Fristen hatte die Beklagte hierbei nicht zu berücksichtigen. Insbesondere die Verweisung des § 48 Abs. 4 S. 1 SGB X auf die Jahresfrist des § 45 Abs. 4 S: 2 SGB X ist nach § 48 Abs. 4 S. 2 SGB X bei Fällen des § 48 Abs. 1 S. 2 Nr. 1 SGB X nicht anzuwenden. Die Jahresfrist des § 45 Abs. 4 S. 2 SGB X ist zudem nicht über die Regelung des § 50 Abs. 2 SGB X zu berücksichtigen. Denn es liegt kein Sachverhalt des § 50 Abs. 2 SGB X vor. Diese Regelung betrifft den Fall, dass eine Behörde Leistungen ohne Bewilligungsbescheid erbringt und diese sodann zurückfordert. Dies ist vorliegend offensichtlich nicht gegeben. Eine entsprechende Anwendung aus teleologischen Gründen kommt ebenso nicht in Betracht. Denn es fehlt bereits an einer Regelungslücke, da eine gesetzgeberische Entscheidung zur Anwendbarkeit der Jahresfrist auf den vorliegenden Fall gegeben ist. Wie oben ausgeführt ist bei Vorliegend des § 48 Abs. 1 S. 2 Nr. 1 SGB X die Einhaltung der Jahresfrist des § 45 Abs. 4 S. 2 SGB X nach § 48 Abs. 4 S. 2 SGB X unerheblich.
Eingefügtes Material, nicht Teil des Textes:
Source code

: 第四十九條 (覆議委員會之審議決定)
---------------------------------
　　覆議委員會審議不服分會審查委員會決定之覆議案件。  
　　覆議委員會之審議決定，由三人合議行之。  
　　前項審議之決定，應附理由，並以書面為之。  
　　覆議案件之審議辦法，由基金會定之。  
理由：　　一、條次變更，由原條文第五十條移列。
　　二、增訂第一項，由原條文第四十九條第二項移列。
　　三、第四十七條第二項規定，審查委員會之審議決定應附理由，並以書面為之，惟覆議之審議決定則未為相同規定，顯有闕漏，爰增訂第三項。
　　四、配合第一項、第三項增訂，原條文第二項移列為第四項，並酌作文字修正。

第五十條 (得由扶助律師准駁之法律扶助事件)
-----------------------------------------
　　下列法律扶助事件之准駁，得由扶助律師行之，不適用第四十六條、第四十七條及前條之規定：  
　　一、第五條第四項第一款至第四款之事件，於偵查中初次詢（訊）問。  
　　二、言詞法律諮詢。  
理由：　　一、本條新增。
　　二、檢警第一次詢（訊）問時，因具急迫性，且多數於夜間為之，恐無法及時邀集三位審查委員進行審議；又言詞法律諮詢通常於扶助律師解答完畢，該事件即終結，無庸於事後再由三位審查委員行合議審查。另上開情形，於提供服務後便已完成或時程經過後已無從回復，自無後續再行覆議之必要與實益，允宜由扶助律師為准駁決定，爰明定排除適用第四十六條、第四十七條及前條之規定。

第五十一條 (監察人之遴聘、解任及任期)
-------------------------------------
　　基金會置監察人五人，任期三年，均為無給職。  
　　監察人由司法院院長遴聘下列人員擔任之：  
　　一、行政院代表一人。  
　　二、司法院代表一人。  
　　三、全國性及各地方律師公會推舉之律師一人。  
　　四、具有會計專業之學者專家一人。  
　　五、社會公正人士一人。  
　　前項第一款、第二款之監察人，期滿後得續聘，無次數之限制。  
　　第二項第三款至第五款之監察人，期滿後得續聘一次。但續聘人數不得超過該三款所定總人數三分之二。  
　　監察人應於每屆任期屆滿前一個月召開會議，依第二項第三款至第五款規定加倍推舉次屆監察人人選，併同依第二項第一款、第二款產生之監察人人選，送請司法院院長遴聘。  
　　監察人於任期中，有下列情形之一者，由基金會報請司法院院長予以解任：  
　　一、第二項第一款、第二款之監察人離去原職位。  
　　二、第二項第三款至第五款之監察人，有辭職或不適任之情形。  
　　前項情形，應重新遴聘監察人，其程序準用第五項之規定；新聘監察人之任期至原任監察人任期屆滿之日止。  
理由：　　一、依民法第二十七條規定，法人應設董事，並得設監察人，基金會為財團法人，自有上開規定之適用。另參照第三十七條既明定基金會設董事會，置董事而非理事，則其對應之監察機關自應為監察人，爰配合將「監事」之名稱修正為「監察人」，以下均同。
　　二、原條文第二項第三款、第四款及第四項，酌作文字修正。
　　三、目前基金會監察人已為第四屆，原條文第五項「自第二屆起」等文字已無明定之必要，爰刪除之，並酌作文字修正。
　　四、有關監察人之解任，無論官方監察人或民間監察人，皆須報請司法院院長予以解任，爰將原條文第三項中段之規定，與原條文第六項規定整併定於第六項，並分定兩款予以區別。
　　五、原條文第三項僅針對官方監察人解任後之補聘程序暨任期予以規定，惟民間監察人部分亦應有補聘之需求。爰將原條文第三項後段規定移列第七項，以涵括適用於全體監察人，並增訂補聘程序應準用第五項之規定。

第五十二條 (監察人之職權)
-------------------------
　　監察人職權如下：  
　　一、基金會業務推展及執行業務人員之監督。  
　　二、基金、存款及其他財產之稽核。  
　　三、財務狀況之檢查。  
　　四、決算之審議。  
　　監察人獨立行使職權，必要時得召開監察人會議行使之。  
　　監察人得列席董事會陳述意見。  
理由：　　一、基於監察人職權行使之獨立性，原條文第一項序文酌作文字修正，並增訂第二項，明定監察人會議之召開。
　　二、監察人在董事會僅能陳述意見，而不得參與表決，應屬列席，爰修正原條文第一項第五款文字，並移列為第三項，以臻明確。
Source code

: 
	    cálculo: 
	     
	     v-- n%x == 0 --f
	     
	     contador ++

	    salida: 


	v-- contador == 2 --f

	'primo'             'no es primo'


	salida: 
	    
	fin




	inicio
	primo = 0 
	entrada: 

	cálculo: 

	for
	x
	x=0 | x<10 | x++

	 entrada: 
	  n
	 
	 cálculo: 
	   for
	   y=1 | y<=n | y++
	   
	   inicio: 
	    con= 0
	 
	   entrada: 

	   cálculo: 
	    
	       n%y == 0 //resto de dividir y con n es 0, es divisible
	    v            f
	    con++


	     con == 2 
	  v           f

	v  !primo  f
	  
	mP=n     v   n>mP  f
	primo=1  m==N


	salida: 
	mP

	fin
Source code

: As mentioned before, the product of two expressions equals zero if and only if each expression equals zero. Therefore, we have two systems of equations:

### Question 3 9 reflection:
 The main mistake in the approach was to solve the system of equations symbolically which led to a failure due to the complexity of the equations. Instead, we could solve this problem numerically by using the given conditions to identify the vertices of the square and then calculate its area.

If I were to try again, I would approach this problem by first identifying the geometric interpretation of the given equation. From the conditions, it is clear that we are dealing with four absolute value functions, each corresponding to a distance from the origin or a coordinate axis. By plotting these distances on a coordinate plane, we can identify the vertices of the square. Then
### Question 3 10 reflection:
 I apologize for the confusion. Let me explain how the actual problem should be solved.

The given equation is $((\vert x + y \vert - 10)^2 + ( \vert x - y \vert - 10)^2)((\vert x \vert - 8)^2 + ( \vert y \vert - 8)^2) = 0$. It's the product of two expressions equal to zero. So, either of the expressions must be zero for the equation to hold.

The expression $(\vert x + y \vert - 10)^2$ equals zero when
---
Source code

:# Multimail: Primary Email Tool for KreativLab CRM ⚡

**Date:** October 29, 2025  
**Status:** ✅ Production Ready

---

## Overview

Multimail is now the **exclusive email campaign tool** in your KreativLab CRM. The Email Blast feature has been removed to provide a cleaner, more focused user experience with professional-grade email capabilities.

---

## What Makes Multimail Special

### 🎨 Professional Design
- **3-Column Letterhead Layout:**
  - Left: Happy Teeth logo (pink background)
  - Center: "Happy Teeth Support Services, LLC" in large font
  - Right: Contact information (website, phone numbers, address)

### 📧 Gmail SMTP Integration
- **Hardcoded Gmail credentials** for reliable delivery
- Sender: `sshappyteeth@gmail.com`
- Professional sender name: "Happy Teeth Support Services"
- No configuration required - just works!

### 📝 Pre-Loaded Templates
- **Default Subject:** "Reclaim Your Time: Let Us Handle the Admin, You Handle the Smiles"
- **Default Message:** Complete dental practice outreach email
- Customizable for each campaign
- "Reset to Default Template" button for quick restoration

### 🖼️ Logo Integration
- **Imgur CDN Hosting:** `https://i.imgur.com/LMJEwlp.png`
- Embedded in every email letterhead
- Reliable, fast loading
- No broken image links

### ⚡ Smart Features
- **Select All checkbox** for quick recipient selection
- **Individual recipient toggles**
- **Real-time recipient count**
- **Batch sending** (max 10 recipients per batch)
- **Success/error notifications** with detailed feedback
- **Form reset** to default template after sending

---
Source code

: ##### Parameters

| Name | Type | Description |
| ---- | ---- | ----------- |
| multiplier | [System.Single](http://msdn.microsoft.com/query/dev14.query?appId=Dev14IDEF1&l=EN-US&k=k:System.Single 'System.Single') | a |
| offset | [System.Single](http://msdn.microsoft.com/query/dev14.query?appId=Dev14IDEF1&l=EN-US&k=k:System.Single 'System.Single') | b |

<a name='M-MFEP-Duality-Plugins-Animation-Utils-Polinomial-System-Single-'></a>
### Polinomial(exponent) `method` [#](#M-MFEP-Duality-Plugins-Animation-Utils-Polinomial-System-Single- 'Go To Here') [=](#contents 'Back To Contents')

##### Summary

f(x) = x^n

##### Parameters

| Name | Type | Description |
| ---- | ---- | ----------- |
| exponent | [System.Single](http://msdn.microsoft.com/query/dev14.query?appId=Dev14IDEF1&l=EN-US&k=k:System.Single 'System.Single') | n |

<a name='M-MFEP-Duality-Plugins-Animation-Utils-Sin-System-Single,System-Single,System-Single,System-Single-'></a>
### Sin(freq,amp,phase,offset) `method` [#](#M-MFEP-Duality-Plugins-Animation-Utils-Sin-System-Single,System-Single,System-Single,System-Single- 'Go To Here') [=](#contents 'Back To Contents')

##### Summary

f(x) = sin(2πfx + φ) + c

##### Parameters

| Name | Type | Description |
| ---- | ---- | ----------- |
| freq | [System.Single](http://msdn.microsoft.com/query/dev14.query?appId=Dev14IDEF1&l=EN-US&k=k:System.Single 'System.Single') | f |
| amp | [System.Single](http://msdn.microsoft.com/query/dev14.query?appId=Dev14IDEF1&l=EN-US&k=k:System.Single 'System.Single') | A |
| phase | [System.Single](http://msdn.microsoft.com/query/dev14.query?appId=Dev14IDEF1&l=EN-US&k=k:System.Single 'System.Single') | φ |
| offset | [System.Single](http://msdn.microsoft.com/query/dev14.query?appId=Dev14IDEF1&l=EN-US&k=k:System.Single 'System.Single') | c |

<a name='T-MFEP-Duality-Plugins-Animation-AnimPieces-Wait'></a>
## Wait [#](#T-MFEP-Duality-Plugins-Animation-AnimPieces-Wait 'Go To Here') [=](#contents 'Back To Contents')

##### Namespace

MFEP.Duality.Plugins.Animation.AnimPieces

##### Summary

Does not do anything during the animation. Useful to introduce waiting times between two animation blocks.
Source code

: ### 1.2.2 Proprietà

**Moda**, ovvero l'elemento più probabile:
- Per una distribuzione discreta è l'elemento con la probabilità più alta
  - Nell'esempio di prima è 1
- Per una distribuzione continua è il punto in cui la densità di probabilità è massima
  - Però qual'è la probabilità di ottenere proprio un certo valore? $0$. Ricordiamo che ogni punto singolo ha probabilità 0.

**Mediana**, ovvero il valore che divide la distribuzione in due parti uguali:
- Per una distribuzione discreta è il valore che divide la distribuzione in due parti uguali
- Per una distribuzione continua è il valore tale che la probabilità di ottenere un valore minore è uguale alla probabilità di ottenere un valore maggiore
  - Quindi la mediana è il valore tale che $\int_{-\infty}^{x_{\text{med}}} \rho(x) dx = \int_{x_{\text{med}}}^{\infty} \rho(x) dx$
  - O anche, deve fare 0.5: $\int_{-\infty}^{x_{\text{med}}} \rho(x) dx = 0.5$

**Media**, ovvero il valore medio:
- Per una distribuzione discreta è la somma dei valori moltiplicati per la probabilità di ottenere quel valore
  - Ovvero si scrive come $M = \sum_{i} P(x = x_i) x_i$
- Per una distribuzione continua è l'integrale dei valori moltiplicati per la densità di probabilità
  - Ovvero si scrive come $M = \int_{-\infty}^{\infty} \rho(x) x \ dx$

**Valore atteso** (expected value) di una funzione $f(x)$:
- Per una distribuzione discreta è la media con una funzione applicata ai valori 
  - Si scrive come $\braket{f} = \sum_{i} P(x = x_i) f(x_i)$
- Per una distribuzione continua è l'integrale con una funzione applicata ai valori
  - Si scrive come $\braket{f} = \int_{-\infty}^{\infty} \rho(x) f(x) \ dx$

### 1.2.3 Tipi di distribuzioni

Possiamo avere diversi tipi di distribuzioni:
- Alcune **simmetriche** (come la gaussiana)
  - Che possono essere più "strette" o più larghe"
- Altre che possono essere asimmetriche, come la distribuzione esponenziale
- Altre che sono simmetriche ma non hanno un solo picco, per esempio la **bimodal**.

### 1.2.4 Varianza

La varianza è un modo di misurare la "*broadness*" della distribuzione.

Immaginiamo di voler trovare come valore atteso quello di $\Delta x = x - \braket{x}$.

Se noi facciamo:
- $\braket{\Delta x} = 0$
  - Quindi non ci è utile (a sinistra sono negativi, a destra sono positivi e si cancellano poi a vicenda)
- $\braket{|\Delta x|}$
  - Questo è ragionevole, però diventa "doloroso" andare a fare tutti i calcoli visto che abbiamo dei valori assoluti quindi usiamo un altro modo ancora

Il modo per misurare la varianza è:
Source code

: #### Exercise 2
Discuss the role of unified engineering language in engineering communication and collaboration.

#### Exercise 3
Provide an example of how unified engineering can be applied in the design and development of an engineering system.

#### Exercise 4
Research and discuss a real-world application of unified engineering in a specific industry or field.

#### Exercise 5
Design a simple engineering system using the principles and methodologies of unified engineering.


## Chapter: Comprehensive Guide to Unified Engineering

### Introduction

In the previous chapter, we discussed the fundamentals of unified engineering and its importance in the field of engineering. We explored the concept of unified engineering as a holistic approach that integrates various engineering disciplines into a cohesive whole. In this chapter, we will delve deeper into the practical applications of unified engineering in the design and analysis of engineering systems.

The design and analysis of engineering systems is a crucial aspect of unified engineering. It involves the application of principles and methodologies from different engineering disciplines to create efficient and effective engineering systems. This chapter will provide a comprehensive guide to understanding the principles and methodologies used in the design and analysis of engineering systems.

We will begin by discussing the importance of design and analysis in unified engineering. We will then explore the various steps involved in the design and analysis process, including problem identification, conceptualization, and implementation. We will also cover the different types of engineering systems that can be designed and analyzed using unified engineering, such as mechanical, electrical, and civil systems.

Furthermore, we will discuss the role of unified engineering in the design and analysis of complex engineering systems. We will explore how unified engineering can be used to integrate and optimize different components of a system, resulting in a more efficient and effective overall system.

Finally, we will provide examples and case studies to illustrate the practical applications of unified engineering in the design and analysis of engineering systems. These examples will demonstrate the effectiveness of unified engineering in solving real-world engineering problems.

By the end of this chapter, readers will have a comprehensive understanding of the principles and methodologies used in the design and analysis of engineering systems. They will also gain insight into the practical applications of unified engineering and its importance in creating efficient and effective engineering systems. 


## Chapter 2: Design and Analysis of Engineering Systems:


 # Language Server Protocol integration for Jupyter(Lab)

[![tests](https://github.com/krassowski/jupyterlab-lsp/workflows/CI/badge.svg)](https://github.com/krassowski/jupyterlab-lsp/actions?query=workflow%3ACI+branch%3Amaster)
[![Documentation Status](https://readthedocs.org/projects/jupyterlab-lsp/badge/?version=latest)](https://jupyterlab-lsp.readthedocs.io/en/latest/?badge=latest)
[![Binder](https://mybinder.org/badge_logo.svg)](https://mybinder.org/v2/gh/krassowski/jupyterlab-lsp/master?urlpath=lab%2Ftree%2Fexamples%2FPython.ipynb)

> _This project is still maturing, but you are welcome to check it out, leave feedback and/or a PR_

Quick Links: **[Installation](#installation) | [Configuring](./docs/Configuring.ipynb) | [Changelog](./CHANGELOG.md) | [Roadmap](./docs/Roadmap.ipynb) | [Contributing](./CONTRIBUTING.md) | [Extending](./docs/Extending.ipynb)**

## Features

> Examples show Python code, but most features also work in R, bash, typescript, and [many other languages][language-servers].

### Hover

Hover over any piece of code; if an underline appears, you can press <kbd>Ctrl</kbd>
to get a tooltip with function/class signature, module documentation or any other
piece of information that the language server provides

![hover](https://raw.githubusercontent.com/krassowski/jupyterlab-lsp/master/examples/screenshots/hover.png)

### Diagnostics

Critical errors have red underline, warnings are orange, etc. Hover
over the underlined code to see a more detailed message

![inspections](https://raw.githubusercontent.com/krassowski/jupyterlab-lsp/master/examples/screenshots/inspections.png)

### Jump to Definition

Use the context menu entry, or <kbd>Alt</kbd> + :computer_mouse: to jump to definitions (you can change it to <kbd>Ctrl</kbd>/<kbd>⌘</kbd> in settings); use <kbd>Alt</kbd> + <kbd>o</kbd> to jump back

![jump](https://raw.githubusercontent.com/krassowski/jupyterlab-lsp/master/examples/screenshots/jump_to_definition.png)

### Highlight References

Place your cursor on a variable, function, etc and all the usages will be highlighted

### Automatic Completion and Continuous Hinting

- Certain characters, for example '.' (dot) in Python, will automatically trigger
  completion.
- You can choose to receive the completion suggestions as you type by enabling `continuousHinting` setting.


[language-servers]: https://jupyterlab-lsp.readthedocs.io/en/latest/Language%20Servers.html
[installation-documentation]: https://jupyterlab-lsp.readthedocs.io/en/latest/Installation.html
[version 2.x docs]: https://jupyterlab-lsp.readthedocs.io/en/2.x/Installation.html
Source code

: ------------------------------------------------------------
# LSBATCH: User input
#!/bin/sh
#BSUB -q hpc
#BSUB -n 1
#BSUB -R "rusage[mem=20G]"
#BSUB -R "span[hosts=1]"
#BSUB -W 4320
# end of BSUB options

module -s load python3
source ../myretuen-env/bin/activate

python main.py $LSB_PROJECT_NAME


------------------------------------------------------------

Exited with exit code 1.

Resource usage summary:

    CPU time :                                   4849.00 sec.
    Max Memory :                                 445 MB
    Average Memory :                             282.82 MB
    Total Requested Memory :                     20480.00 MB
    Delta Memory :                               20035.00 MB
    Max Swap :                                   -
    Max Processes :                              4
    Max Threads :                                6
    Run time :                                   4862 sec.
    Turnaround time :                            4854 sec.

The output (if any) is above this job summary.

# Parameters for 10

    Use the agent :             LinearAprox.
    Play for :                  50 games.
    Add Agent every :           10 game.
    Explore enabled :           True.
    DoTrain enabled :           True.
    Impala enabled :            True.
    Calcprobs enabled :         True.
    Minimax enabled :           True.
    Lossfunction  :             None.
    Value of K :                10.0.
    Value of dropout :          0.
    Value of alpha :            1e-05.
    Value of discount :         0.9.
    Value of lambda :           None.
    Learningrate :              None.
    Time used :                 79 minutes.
Die Beklagte hat einen Anspruch auf Erstattung überzahlten Arbeitslosengeldes vom 21. April bis 4. Mai 2016 i.H.v. 786,80 €. Danach sind bereits erbrachte Leistungen zu erstatten, soweit ein Verwaltungsakt aufgehoben worden ist. Nach bereits bis zum 20. April 2016 erfolgter Erstattung verblieb für April eine überzahlte Leistung vom 21. April bis 4. Mai mit einem täglichen Leistungssatz i.H.v. 56,20 €. Gemeinsam mit der nicht streitgegenständlichen Forderung für den Zeitraum 24. bis 31. Juli 2017 (8 Tage) ergibt dies die im Bescheid vom 19. September 2018 geforderte Gesamtsumme i.H.v. 1.236,40 €.

Ob die Weigerung der Rückzahlung des überzahlten Arbeitslosengeldes zudem einen Verstoß gegen Treu und Glauben in Abwägung mit dem Fehlverhalten der Beklagten, Nichtaufklärung über die Verschiebung des Arbeitslosengeldes, darstellt, kann vorliegend aufgrund der Erfüllung der gesetzlichen Voraussetzungen dahinstehen.
Die Rückerstattung der Beiträge zur Kranken- und Pflegeversicherung i.H.v. 570,19 € ergibt sich aus § 335 Abs. 1 SGB III. Diesbezüglich wird auf die zutreffende Berechnung im Schriftsatz der Beklagten vom 18. Februar 2020 verwiesen.

Die Kostenentscheidung folgt aus § 193 SGG und entspricht dem Ausgang des Verfahrens.

Das zulässige Rechtsmittel der Berufung folgt aus §§ 143 ff. SGG.